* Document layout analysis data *
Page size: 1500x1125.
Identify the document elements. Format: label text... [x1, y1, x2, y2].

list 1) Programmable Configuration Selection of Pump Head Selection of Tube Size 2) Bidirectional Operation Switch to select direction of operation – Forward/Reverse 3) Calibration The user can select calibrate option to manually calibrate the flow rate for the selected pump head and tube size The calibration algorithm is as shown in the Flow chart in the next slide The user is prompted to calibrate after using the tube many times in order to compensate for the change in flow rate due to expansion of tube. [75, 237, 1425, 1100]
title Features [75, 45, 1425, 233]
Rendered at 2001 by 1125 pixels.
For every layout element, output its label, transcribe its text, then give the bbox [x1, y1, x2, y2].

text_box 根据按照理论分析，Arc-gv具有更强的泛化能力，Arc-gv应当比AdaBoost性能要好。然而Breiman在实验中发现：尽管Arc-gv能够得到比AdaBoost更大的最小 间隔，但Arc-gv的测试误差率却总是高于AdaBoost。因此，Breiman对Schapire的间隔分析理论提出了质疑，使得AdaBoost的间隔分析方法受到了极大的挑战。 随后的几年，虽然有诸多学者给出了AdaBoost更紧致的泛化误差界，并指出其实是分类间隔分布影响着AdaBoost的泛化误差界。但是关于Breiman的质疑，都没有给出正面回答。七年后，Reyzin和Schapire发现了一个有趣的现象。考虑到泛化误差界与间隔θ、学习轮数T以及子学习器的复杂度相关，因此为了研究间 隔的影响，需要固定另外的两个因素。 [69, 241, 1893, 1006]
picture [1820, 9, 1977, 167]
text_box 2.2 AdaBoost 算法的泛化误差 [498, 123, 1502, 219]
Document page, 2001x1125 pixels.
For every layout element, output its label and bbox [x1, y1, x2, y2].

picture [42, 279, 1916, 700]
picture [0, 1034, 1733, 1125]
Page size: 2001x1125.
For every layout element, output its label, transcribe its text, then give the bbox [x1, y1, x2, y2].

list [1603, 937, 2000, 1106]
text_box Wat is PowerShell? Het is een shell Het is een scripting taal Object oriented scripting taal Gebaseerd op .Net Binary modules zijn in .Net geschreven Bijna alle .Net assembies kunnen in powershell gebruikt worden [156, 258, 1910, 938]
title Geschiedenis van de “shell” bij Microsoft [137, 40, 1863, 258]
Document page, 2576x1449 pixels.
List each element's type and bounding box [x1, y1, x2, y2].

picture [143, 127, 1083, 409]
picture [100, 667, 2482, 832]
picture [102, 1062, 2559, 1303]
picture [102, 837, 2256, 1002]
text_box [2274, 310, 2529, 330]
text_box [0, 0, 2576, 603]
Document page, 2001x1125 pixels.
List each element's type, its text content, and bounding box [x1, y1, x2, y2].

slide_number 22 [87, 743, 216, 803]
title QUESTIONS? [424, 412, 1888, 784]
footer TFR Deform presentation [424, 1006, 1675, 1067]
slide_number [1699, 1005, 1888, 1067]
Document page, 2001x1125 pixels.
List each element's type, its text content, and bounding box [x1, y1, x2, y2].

* Work item *
An exact reproduction of all the entries, complete to the last line, is needed.

* Output for this task *
Page size: 1500x1125.
Identify the document elements. Format: label text... [x1, y1, x2, y2].

list 1) Programmable Configuration Selection of Pump Head Selection of Tube Size 2) Bidirectional Operation Switch to select direction of operation – Forward/Reverse 3) Calibration The user can select calibrate option to manually calibrate the flow rate for the selected pump head and tube size The calibration algorithm is as shown in the Flow chart in the next slide The user is prompted to calibrate after using the tube many times in order to compensate for the change in flow rate due to expansion of tube. [75, 237, 1425, 1100]
title Features [75, 45, 1425, 233]
Rendered at 2001 by 1125 pixels.
For every layout element, output its label, transcribe its text, then give the bbox [x1, y1, x2, y2].

text_box 根据按照理论分析，Arc-gv具有更强的泛化能力，Arc-gv应当比AdaBoost性能要好。然而Breiman在实验中发现：尽管Arc-gv能够得到比AdaBoost更大的最小 间隔，但Arc-gv的测试误差率却总是高于AdaBoost。因此，Breiman对Schapire的间隔分析理论提出了质疑，使得AdaBoost的间隔分析方法受到了极大的挑战。 随后的几年，虽然有诸多学者给出了AdaBoost更紧致的泛化误差界，并指出其实是分类间隔分布影响着AdaBoost的泛化误差界。但是关于Breiman的质疑，都没有给出正面回答。七年后，Reyzin和Schapire发现了一个有趣的现象。考虑到泛化误差界与间隔θ、学习轮数T以及子学习器的复杂度相关，因此为了研究间 隔的影响，需要固定另外的两个因素。 [69, 241, 1893, 1006]
picture [1820, 9, 1977, 167]
text_box 2.2 AdaBoost 算法的泛化误差 [498, 123, 1502, 219]
Document page, 2001x1125 pixels.
For every layout element, output its label and bbox [x1, y1, x2, y2].

picture [42, 279, 1916, 700]
picture [0, 1034, 1733, 1125]
Page size: 2001x1125.
For every layout element, output its label, transcribe its text, then give the bbox [x1, y1, x2, y2].

list [1603, 937, 2000, 1106]
text_box Wat is PowerShell? Het is een shell Het is een scripting taal Object oriented scripting taal Gebaseerd op .Net Binary modules zijn in .Net geschreven Bijna alle .Net assembies kunnen in powershell gebruikt worden [156, 258, 1910, 938]
title Geschiedenis van de “shell” bij Microsoft [137, 40, 1863, 258]
Document page, 2576x1449 pixels.
List each element's type and bounding box [x1, y1, x2, y2].

picture [143, 127, 1083, 409]
picture [100, 667, 2482, 832]
picture [102, 1062, 2559, 1303]
picture [102, 837, 2256, 1002]
text_box [2274, 310, 2529, 330]
text_box [0, 0, 2576, 603]
Document page, 2001x1125 pixels.
List each element's type, its text content, and bounding box [x1, y1, x2, y2].

slide_number 22 [87, 743, 216, 803]
title QUESTIONS? [424, 412, 1888, 784]
footer TFR Deform presentation [424, 1006, 1675, 1067]
slide_number [1699, 1005, 1888, 1067]
Document page, 2001x1125 pixels.
List each element's type, its text content, and bounding box [x1, y1, x2, y2].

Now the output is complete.